‘Brotherhood of organised crime a common enemy for people of Malta and Montenegro’

Montenegro Independent MP Srđan Milić has said the Maltese and Montenegrin people have a common enemy, which he described as the “brotherhood of organised crime”.

Commenting during the programme Magħkom presented by Lea Hogg and aired on Net TV on Friday, Milic said Montenegro and Malta are both victims of a lack of transparency.

“There are so many doubts surrounding this corrupt deal, and all we want is the truth. This is a common problem for the two countries – the lack of honesty and transparency,” he said.

Milic was asked to comment on the agreement between Malta and Montenegro, sealed by disgraced Minister Konrad Mizzi.

The Shift has investigated the Mozura wind farm project, uncovering a series of offshore accounts surrounding those individuals involved in the agreement. It was also established that the contract, from the beginning, was tainted by allegations of corruption.

The web of companies involved in the Mozura wind farm deal as revealed by The Shift. Graphic: Jovo Martinovic.

Investigations by Reuters, also published in The Times of Malta, revealed that millions were channelled through Dubai company 17 Black, owned by Yorgen Fenech who is believed to have masterminded the murder of journalist Daphne Caruana Galizia.

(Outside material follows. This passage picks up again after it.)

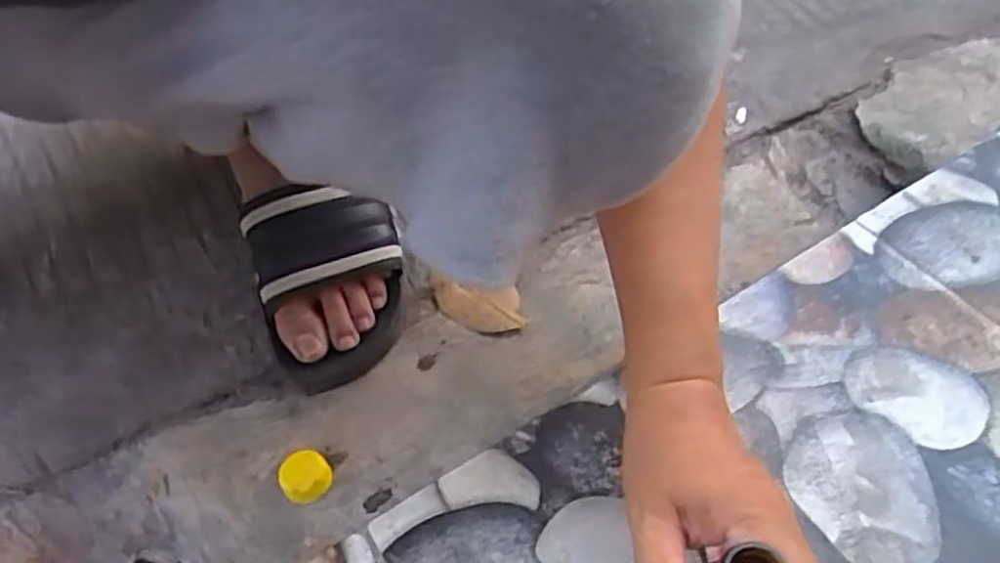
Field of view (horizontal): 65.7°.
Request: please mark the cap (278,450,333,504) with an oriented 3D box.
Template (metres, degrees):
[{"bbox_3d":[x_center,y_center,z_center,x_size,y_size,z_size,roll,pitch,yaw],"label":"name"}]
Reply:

During the interview, Milic reviewed the beginning of Montenegro’s involvement with the wind farm, and reiterated his calls on the Montenegrin government to have the deal investigated by an independent parliamentary committee. He noted that parliamentary questions directed to the Prime Minister regarding the wind farm have remained unanswered.

He further said it was scandalous for Enemalta to make a false declaration on how much it invested in the wind farm, noting that this investigation has also developed into a case of tax evasion.

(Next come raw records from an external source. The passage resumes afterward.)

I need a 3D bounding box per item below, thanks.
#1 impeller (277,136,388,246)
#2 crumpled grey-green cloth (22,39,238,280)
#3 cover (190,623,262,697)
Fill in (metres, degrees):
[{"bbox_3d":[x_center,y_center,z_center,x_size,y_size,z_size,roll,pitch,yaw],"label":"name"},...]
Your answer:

Investigations by The Shift had revealed how, on the acquisition of the Mozura wind farm, Enemalta may have made a false declaration to authorities in Montenegro, in breach of the law, and in doing so reducing their tax liability.

Enemalta told the authorities in Montenegro that it had paid €3.5 million in December 2015 to secure the acquisition of the Mozura wind farm. Yet the final price paid was €10.3 million.

In the Share Sale Agreement (SSA) dated 28 December 2015, the final sale price was listed as €3.5 million. This was not indicated as a down payment or deposit, but the agreed final price.

“Our duty is to say ‘stop’ and open all cases and all files related to this deal. There is a journalist who investigated this case and was murdered. We have to deliver to the people of Montenegro and Malta. We have to believe that the majority of the people in these two counties are good,” Milić said.

The European Commission has also said it wants the Mozura wind farm agreement investigated after the Montenegro parliament refused to discuss the motion presented by Milic, which could lead to those involved in Malta.

Konrad Mizzi, the former Minister who negotiated the deal, has since been expelled from the Labour Party parliamentary group, though he remains in parliament, serving as an ‘independent’ MP.